Des bras bienveillants
C’est dans un autre hôpital bruxellois, au CHU Saint Pierre, que Yannick, jeune retraitée, porte elle aussi les bébés qui en ont besoin dans le cadre du projet « Bras bienveillants ». Il lui arrive de porter pendant 4 ou 5 heures de suite en commençant par les nourrissons les plus fragiles du service de néonatologie avant, si possible, de se rendre chez les plus grands, en pédiatrie. «C’est très engageant émotionnellement, dit-elle. Alors j’essaie de me limiter à deux ou trois heures par jour. Mais même une heure, ça vaut la peine pour les bébés parce qu’on leur parle. Je suis contente de les voir grandir pendant les quelques semaines, ou parfois quelques mois, où ils attendent qu’une décision se prenne pour eux. Ils se retournent quand ils entendent ma voix : les infirmières, elles, ont des horaires changeants tandis que moi, je reste.»
En cas de refus de la part des parents, les pédopsychiatres prescrivent formellement des séances de câlinage aux bébés qui en ont besoin.

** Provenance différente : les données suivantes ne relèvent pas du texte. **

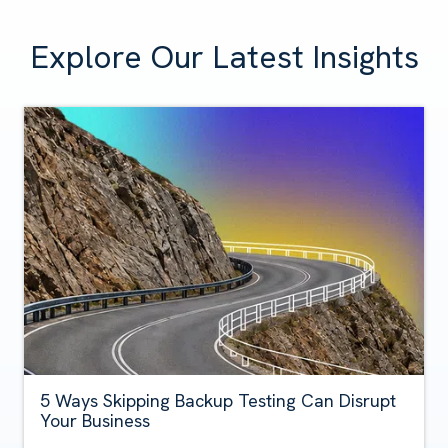
Explore Our Latest Insights
5 Ways Skipping Backup Testing Can Disrupt
Your Business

Dans les couloirs de néonatologie et de pédiatrie, des affichettes informent les parents de l’existence des Bras bienveillants et de la possibilité pour eux d’y faire appel au bénéfice de leur tout petit s’ils manquent de temps par exemple. Mais les parents formulent rarement cette demande. Ce sont plutôt les infirmières qui le leur suggèrent. Et s’ils refusent ? Dans ce cas, les pédopsychiatres prescrivent formellement des séances de câlinage aux bébés qui en ont besoin.
«Le toucher est le sens qui se développe le plus rapidement chez l’enfant, rappelle-t-on à l’ONE (Office de la naissance et de l’enfance). C’est pour cette raison que le câlin a des effets bénéfiques pour lui: il peut réduire la peur, le stress et les pleurs, constitue une forme de message d’amour pour l’enfant et influence son état de santé. Les caresses permettent en effet de secréter de l’ocytocine, l’hormone liée à l’amour, à l’empathie et à l’attachement. Ces décharges d’ocytocine sont l’un des éléments qui jouent un rôle important dans l’immunité de l’enfant.»